After giving two speeches yesterday, I hunkered down today to work on Elizabeth Cady Stanton and Susan B. Anthony: A Friendship That Changed the World. In the process I read a comment about Susan B. Anthony by Charles Dudley Warner. Charles Dudley Warner, I said to myself, I “know” him. That’s because in Thanksgiving: The True Story I quoted his account in Being a Boy (1877) of his pie-making chores: “For days and days before Thanksgiving the boy was kept at work evenings, pounding and paring and cutting up and mixing (not being allowed to taste much), until the world seemed to him to be made of fragrant spices, green fruit, raisins, and pastry,–a world that he was only allowed to enjoy through his nose. How it filled the house with the most delicious smells.”
In 1869, Warner was a newspaper editor in Hartford, Connecticut, and attended a Women’s Rights Convention that had been organized by Isabella Beecher Hooker. In a post-convention letter to a friend, Hooker quoted Warner: “Said one of our editors, Charles Dudley Warner, a man of finest taste and culture, when he had been praising the dignity and power of the whole platform: ‘Susan Anthony is my favorite. . . .You could see in her every motion and in her very silence that the cause was all she care for, self was utterly forgotten.”

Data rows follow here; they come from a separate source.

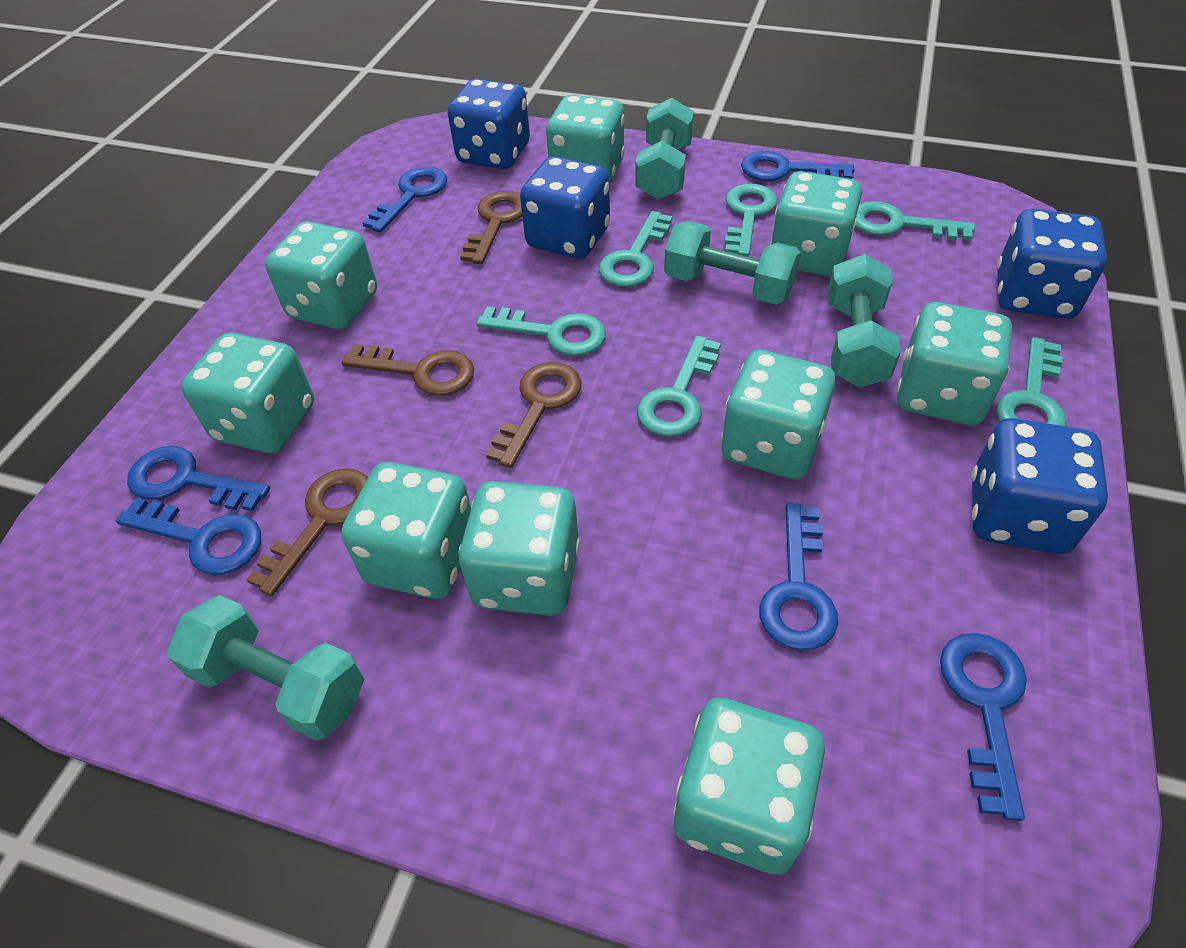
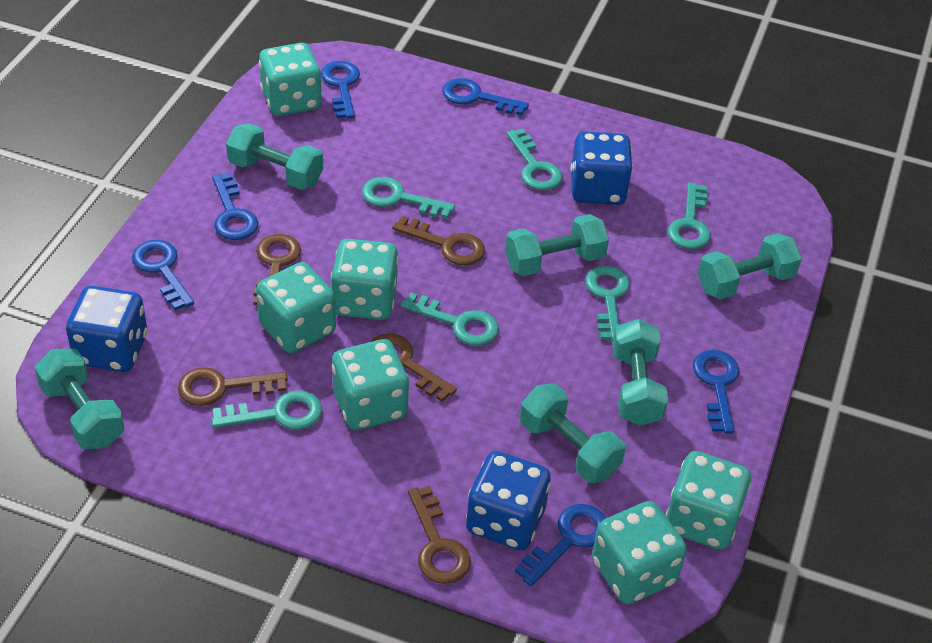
blue dice: 4 -> 3
brown key: 4 -> 5
turquoise dice: 9 -> 6
turquoise dumbbell: 4 -> 6

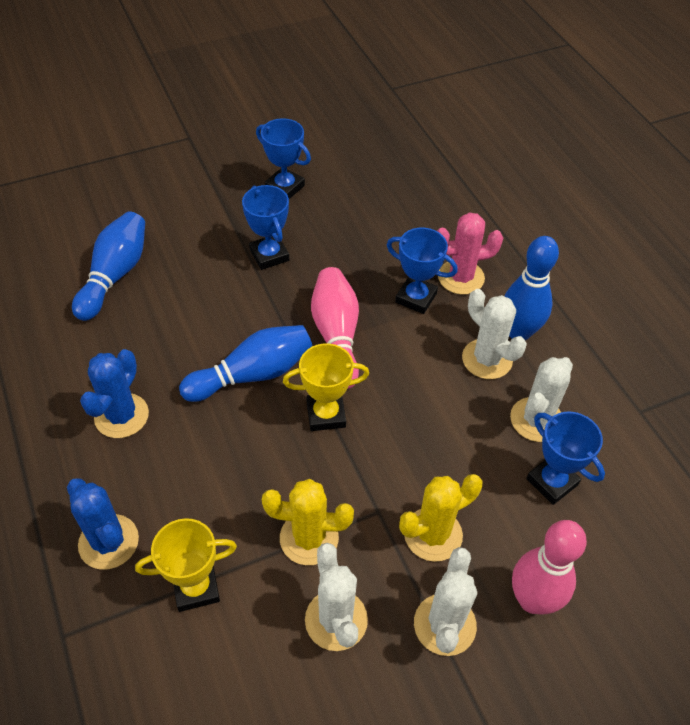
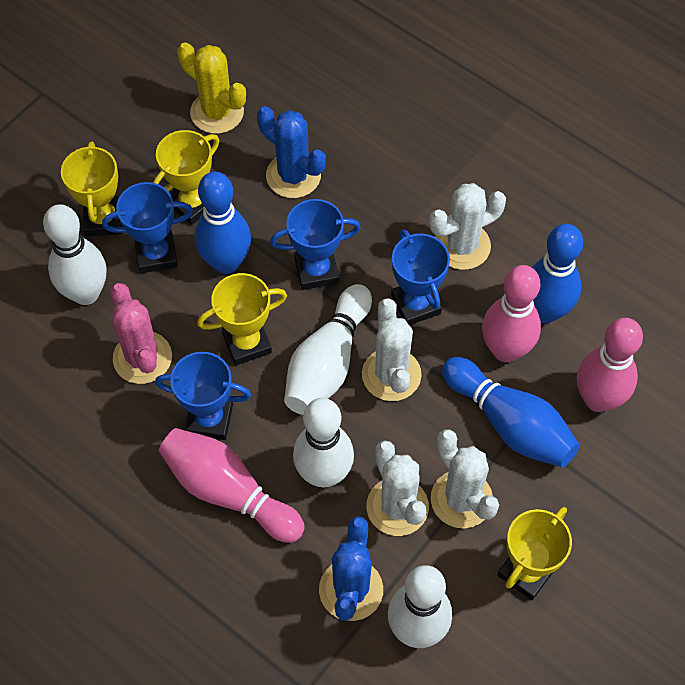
pink bowling pin: 2 -> 3
white bowling pin: 0 -> 4
yellow cactus: 2 -> 1
yellow trophy: 2 -> 4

Yesterday, a question during my talk to the James Michener Society prompted a conversation about Michener’s admiration for Dickey Chapelle; a cross reference because Chapelle is one of the women I featured in Where the Action is: Women War Correspondents in World War II. That night I spoke to a group of women on a BookWomen Reading Retreat. One of the books they read was a novel about the Triangle Shirtwaist fire; a cross reference to A Woman Unafraid, my biography of Frances Perkins who witnessed that fire and later said “I felt I must sear it not only on my mind but on my heart as a never-to-be-forgotten reminder of why I had to spend my life fighting conditions that could permit such a tragedy.” Perkins, of course, did just that as the U.S. secretary of labor where she was the architect of some of the most far-reaching social/reform legislation ever enacted in America, including the establishment of Social Security. An interesting exercise–especially with all the current buzz about high achieving women–is to compare and contrast Perkins’s experiences/policies/achievements during her tenure (1933-1945) and the experiences/policies/achievements of the current secretary of labor, Elaine Cha0 (2001- ). Interestingly, perhaps, ironically both women are graduates of Mount Holyoke College.